-- Exercise goal --
Every entry below is to be copied exactly as written.

-- Data records --
========================
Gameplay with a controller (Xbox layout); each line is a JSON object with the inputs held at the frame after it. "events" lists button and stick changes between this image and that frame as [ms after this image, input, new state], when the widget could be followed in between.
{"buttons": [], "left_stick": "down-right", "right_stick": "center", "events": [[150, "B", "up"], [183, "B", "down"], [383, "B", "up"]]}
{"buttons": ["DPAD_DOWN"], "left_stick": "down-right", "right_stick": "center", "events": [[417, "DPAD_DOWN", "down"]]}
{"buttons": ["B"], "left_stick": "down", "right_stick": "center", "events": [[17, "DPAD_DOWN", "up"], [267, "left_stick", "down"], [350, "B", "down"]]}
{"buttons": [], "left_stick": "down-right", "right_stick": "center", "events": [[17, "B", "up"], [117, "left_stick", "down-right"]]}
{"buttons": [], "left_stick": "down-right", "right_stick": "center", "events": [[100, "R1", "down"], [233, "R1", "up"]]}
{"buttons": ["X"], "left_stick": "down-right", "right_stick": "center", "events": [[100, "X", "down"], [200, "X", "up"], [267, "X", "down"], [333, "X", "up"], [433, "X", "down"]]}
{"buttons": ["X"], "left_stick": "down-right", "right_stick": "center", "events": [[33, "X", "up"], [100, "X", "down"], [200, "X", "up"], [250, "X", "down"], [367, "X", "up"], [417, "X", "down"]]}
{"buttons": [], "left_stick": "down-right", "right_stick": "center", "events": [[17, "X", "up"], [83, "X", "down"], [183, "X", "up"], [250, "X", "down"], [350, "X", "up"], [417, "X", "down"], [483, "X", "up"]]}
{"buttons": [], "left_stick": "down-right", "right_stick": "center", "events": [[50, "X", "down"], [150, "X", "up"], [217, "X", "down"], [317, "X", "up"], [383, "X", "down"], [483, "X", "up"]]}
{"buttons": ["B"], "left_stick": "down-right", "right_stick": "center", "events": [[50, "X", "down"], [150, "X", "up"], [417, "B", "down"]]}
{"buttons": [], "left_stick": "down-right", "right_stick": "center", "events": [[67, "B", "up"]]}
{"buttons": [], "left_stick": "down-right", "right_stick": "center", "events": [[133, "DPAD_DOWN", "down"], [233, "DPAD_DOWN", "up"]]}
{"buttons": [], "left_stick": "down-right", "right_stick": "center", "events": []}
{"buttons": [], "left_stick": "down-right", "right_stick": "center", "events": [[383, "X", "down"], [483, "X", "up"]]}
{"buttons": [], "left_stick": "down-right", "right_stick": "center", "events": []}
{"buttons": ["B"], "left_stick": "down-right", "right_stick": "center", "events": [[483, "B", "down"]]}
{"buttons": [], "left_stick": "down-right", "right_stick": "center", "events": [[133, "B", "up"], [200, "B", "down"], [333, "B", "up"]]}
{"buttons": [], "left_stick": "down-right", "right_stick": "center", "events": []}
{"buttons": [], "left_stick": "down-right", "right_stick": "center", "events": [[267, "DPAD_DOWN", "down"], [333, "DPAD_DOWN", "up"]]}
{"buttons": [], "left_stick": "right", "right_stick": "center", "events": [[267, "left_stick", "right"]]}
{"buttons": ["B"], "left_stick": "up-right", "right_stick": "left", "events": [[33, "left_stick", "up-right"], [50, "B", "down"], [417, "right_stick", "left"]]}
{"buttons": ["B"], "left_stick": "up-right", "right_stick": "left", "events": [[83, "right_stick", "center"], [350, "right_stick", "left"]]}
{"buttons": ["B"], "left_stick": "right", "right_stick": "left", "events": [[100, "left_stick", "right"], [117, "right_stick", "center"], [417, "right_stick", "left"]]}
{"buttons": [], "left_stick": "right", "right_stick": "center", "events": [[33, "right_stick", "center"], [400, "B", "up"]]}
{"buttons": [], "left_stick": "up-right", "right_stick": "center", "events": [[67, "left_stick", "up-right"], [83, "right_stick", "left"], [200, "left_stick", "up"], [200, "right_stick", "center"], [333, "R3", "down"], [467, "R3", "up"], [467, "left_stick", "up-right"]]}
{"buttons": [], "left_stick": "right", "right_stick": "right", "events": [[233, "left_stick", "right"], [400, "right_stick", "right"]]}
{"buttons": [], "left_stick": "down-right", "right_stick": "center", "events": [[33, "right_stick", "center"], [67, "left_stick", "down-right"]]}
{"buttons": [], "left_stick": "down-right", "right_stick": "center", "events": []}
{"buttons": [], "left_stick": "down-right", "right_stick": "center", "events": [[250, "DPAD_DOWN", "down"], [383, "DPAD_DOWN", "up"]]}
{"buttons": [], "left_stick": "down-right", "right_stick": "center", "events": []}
========================
-- Solution --
Gameplay with a controller (Xbox layout); each line is a JSON object with the inputs held at the frame after it. "events" lists button and stick changes between this image and that frame as [ms after this image, input, new state], when the widget could be followed in between.
{"buttons": [], "left_stick": "down-right", "right_stick": "center", "events": [[150, "B", "up"], [183, "B", "down"], [383, "B", "up"]]}
{"buttons": ["DPAD_DOWN"], "left_stick": "down-right", "right_stick": "center", "events": [[417, "DPAD_DOWN", "down"]]}
{"buttons": ["B"], "left_stick": "down", "right_stick": "center", "events": [[17, "DPAD_DOWN", "up"], [267, "left_stick", "down"], [350, "B", "down"]]}
{"buttons": [], "left_stick": "down-right", "right_stick": "center", "events": [[17, "B", "up"], [117, "left_stick", "down-right"]]}
{"buttons": [], "left_stick": "down-right", "right_stick": "center", "events": [[100, "R1", "down"], [233, "R1", "up"]]}
{"buttons": ["X"], "left_stick": "down-right", "right_stick": "center", "events": [[100, "X", "down"], [200, "X", "up"], [267, "X", "down"], [333, "X", "up"], [433, "X", "down"]]}
{"buttons": ["X"], "left_stick": "down-right", "right_stick": "center", "events": [[33, "X", "up"], [100, "X", "down"], [200, "X", "up"], [250, "X", "down"], [367, "X", "up"], [417, "X", "down"]]}
{"buttons": [], "left_stick": "down-right", "right_stick": "center", "events": [[17, "X", "up"], [83, "X", "down"], [183, "X", "up"], [250, "X", "down"], [350, "X", "up"], [417, "X", "down"], [483, "X", "up"]]}
{"buttons": [], "left_stick": "down-right", "right_stick": "center", "events": [[50, "X", "down"], [150, "X", "up"], [217, "X", "down"], [317, "X", "up"], [383, "X", "down"], [483, "X", "up"]]}
{"buttons": ["B"], "left_stick": "down-right", "right_stick": "center", "events": [[50, "X", "down"], [150, "X", "up"], [417, "B", "down"]]}
{"buttons": [], "left_stick": "down-right", "right_stick": "center", "events": [[67, "B", "up"]]}
{"buttons": [], "left_stick": "down-right", "right_stick": "center", "events": [[133, "DPAD_DOWN", "down"], [233, "DPAD_DOWN", "up"]]}
{"buttons": [], "left_stick": "down-right", "right_stick": "center", "events": []}
{"buttons": [], "left_stick": "down-right", "right_stick": "center", "events": [[383, "X", "down"], [483, "X", "up"]]}
{"buttons": [], "left_stick": "down-right", "right_stick": "center", "events": []}
{"buttons": ["B"], "left_stick": "down-right", "right_stick": "center", "events": [[483, "B", "down"]]}
{"buttons": [], "left_stick": "down-right", "right_stick": "center", "events": [[133, "B", "up"], [200, "B", "down"], [333, "B", "up"]]}
{"buttons": [], "left_stick": "down-right", "right_stick": "center", "events": []}
{"buttons": [], "left_stick": "down-right", "right_stick": "center", "events": [[267, "DPAD_DOWN", "down"], [333, "DPAD_DOWN", "up"]]}
{"buttons": [], "left_stick": "right", "right_stick": "center", "events": [[267, "left_stick", "right"]]}
{"buttons": ["B"], "left_stick": "up-right", "right_stick": "left", "events": [[33, "left_stick", "up-right"], [50, "B", "down"], [417, "right_stick", "left"]]}
{"buttons": ["B"], "left_stick": "up-right", "right_stick": "left", "events": [[83, "right_stick", "center"], [350, "right_stick", "left"]]}
{"buttons": ["B"], "left_stick": "right", "right_stick": "left", "events": [[100, "left_stick", "right"], [117, "right_stick", "center"], [417, "right_stick", "left"]]}
{"buttons": [], "left_stick": "right", "right_stick": "center", "events": [[33, "right_stick", "center"], [400, "B", "up"]]}
{"buttons": [], "left_stick": "up-right", "right_stick": "center", "events": [[67, "left_stick", "up-right"], [83, "right_stick", "left"], [200, "left_stick", "up"], [200, "right_stick", "center"], [333, "R3", "down"], [467, "R3", "up"], [467, "left_stick", "up-right"]]}
{"buttons": [], "left_stick": "right", "right_stick": "right", "events": [[233, "left_stick", "right"], [400, "right_stick", "right"]]}
{"buttons": [], "left_stick": "down-right", "right_stick": "center", "events": [[33, "right_stick", "center"], [67, "left_stick", "down-right"]]}
{"buttons": [], "left_stick": "down-right", "right_stick": "center", "events": []}
{"buttons": [], "left_stick": "down-right", "right_stick": "center", "events": [[250, "DPAD_DOWN", "down"], [383, "DPAD_DOWN", "up"]]}
{"buttons": [], "left_stick": "down-right", "right_stick": "center", "events": []}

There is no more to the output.